Problem details » Please return each entry that follows exactly as written, and keep the pictures out.

Excerpted data »
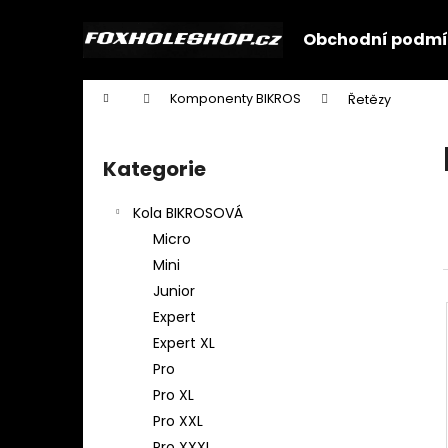
K
Přejít
na
o
Obchodní podmí
obsah
Zpět
Zpět
š
do
do
í
Domů
Komponenty BIKROS
Řetězy
k
obchodu
obchodu
P
o
Kategorie
Přeskočit
s
kategorie
t
Kola BIKROSOVÁ
r
Micro
a
Mini
n
Junior
n
Expert
í
Expert XL
p
Pro
a
Pro XL
n
Pro XXL
e
Pro XXXL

Response below »
K
Přejít
na
o
Obchodní podmí
obsah
Zpět
Zpět
š
do
do
í
Domů
Komponenty BIKROS
Řetězy
k
obchodu
obchodu
P
o
Kategorie
Přeskočit
s
kategorie
t
Kola BIKROSOVÁ
r
Micro
a
Mini
n
Junior
n
Expert
í
Expert XL
p
Pro
a
Pro XL
n
Pro XXL
e
Pro XXXL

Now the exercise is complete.